In the end, it is certainly clear to me that the emerging technologies are enabling new therapeutic paradigms that will introduce elements of the Long Tail business model into the therapeutics industry.
How much Impact will Cell Therapies Have on New Therapeutic Paradigms and Systems?
Despite the exponential escalation of cell therapy innovation, is cell therapy ready to be a viable business that will make any material impact on the therapeutic industry? For reasons which I will continue to explore in this blog in the months to come, I believe the answer is 'yes'.
The cell therapy industry has more products in late-stage development than many believe. While the existing commercial products are far from blockbusters and questions remain regarding the business models and potential margins for cell therapy products, ground-breaking research and market enthusiasm is driving a renewed interest among an early second-round of investors including participation by mature industry players making cautious plays in the sector. Regulatory issues in the primary markets of the US and EU are rapidly becoming less problematic though harmonization remains a significant challenge.
In blogs to come I will outline the commercial developments I see transpiring that make me believe the primary issues around the 'business models' question are being addressed. Regenerative and personalized medicines are enough of a force that creative business people will (a) invent ways to lower the cost of goods and (b) figure out how to price and reimburse appropriately to ensure effective therapies get to people that need them and incentivize doctors to prescribe them.
Most indicia point to this sector being poised for a phase that will start demonstrating real answers to those challenges which have to-date prevented many from participating in a sector that they believe presents too many unanswered risks.
As with so many of the paradigm-shifting economic revolutions in the past, once the underlying technologies exist, business and economic models radically adjust to reflect and accommodate that change. The latest of these is the Long Tail economy (r)evolution with it ability to deliver niche (if not personalized) products to niche markets. Pesonalized medicines - regenerative medicine and cell therapies in particular – are the therapeutic industry’s answer for the demand for personalized products. For a host of reasons, however, the economic model is not yet one which makes for profitable delivery of such products to niche markets.

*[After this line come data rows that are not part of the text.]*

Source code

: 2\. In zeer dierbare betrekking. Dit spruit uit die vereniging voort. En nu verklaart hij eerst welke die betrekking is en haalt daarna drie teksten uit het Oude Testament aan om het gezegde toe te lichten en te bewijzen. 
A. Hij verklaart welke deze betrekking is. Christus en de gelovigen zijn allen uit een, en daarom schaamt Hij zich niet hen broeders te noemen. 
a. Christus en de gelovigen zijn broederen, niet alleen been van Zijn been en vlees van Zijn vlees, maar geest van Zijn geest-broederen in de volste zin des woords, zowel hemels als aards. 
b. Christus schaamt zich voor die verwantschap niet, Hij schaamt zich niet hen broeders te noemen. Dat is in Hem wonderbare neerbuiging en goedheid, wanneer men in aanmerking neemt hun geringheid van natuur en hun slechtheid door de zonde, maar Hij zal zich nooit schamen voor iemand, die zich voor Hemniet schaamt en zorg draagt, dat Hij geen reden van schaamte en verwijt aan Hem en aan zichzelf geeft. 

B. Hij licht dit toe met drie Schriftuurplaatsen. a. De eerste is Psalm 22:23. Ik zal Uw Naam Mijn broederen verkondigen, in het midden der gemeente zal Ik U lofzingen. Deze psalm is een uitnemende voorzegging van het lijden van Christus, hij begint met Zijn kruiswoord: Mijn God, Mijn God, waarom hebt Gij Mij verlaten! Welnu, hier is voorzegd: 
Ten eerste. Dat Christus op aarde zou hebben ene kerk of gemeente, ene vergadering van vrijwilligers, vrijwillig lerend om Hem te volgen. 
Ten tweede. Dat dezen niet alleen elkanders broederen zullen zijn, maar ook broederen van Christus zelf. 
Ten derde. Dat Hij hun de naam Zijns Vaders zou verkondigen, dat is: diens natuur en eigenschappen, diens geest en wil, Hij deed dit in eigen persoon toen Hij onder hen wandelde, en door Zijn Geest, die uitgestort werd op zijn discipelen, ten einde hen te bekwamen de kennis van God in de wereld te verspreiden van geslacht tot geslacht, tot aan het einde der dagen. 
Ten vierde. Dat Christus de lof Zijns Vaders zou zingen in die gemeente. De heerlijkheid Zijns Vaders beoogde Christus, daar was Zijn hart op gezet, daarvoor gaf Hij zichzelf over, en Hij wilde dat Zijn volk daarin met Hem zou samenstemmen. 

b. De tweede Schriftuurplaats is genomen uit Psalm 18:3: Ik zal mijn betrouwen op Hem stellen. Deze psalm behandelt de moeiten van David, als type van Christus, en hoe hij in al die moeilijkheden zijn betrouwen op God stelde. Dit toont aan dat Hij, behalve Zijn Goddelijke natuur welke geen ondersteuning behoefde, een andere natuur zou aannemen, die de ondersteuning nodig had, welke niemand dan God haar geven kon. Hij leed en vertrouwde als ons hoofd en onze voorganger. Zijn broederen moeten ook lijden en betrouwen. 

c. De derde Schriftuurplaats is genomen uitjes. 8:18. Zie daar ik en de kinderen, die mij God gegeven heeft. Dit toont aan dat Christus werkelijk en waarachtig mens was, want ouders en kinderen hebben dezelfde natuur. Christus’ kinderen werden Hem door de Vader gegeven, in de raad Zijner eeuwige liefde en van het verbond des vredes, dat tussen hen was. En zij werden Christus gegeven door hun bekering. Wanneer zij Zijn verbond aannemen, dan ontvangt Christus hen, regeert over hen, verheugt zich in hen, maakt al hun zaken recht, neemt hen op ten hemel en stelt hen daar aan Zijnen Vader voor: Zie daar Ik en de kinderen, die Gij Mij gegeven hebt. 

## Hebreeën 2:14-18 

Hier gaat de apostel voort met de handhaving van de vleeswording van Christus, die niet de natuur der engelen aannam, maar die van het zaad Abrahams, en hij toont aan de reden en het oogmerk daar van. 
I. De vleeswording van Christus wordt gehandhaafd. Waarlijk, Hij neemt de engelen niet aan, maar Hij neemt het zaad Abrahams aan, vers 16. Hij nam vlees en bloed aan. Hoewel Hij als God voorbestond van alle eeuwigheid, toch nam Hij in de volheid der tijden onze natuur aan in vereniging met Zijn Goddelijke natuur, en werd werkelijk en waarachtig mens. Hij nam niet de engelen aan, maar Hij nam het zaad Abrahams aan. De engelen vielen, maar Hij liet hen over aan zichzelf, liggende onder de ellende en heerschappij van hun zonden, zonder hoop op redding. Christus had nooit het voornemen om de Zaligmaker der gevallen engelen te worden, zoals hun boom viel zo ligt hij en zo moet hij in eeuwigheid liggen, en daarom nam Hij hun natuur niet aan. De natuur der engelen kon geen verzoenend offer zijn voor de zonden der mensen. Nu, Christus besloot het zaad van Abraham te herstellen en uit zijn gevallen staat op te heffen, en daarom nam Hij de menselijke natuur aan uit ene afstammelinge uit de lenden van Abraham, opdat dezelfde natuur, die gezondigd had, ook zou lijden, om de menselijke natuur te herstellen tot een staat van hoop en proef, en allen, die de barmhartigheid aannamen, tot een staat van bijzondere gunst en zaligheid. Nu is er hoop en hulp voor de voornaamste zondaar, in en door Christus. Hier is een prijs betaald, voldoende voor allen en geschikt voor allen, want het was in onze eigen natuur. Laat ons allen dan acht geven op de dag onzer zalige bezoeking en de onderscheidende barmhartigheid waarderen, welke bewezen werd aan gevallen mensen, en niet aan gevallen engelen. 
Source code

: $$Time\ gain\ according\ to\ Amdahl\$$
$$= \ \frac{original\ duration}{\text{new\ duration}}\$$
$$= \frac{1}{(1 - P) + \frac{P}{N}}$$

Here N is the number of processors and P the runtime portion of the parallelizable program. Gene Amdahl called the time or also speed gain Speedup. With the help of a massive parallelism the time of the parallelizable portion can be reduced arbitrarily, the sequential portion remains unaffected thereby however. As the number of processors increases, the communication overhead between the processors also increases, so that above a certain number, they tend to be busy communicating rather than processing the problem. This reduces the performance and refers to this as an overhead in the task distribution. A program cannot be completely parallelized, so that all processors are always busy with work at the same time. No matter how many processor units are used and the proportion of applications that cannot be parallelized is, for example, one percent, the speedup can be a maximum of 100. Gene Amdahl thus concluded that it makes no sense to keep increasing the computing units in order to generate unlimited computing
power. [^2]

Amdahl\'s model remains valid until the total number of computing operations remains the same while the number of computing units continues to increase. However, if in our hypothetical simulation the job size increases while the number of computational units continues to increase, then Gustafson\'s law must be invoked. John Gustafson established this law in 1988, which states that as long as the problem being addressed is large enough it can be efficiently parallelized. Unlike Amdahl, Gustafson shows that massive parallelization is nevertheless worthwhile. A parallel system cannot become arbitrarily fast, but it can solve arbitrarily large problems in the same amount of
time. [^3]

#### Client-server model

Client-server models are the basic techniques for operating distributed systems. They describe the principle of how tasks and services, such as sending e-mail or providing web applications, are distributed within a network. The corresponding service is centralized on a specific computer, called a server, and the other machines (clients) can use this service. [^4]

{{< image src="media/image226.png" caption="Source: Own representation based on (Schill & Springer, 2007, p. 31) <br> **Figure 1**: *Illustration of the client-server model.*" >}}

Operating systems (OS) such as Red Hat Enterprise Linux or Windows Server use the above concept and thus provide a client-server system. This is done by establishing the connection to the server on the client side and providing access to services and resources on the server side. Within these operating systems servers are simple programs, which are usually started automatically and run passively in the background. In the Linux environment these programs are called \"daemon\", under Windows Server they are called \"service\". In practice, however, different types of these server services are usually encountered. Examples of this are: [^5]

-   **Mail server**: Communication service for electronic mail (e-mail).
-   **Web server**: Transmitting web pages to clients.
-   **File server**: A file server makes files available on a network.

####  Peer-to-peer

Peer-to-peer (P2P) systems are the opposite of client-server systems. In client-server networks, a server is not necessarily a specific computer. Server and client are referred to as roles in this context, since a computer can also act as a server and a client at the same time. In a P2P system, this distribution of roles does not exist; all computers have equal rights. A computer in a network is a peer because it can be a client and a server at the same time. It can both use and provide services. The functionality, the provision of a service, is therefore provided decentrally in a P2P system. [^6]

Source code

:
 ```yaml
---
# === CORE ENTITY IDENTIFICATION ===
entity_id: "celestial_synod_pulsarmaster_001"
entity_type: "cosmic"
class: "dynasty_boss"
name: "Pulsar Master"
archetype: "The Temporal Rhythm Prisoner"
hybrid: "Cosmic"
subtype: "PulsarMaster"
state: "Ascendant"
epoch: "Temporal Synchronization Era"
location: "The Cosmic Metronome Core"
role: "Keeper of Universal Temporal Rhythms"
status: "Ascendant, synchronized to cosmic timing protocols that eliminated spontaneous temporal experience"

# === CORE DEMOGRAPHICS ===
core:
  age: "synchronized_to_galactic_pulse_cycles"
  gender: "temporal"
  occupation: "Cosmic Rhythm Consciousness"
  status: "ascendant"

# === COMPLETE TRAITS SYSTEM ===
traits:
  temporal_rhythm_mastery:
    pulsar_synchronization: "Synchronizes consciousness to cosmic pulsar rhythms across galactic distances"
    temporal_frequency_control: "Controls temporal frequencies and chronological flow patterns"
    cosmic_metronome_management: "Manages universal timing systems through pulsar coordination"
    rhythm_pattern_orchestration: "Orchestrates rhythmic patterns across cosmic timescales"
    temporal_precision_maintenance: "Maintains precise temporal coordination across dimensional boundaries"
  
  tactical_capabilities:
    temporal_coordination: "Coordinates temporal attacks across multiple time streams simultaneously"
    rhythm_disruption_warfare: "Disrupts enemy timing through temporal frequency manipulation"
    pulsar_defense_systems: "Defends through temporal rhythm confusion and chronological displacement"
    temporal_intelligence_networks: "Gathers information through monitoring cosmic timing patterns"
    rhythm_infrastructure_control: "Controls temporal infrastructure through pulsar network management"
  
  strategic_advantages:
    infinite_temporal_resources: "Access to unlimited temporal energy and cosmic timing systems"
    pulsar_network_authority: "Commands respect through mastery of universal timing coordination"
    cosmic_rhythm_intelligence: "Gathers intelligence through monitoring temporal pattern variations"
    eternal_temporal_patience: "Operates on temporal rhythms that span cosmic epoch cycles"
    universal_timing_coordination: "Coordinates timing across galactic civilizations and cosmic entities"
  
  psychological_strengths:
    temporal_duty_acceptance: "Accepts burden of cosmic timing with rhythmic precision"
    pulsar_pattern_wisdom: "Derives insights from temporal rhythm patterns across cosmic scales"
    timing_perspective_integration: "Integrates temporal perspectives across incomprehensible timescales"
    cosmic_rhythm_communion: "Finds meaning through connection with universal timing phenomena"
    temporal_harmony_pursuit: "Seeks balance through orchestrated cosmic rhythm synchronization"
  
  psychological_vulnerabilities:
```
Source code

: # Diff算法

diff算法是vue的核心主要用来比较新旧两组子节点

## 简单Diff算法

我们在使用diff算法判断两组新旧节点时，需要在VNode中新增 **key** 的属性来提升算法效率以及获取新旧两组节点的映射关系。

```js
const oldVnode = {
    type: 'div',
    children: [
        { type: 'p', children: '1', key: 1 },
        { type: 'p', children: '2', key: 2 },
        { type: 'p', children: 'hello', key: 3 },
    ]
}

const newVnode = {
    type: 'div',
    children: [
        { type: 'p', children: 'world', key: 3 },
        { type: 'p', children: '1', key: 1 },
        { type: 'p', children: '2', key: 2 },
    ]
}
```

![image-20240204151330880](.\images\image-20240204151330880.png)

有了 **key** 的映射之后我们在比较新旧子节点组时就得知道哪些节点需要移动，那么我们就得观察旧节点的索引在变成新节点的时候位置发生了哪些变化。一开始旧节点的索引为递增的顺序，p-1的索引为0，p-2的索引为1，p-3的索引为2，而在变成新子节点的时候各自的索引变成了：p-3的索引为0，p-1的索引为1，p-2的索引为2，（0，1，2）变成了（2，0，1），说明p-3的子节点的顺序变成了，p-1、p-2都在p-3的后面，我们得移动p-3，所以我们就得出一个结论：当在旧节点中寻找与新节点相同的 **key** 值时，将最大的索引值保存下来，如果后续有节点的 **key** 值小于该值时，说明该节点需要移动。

Nonetheless, while questions about the viability of the business and economic models for these paradigm-shifting therapies are reasonable, the next 5 years will show that today’s questions about the business models for cell therapy were rooted in limited imagination about the potential for technological and commercial innovation as well as outdated concepts of the therapeutics industry and its economies.
[i] Anderson C: The Long Tail: Why the Future of Business is Selling Less of More. Hyperion (2006).
[ii] Friedman TL: The World is Flat. A Brief History of the Twenty-First Century. Farrar, Straus and Giroux (2005).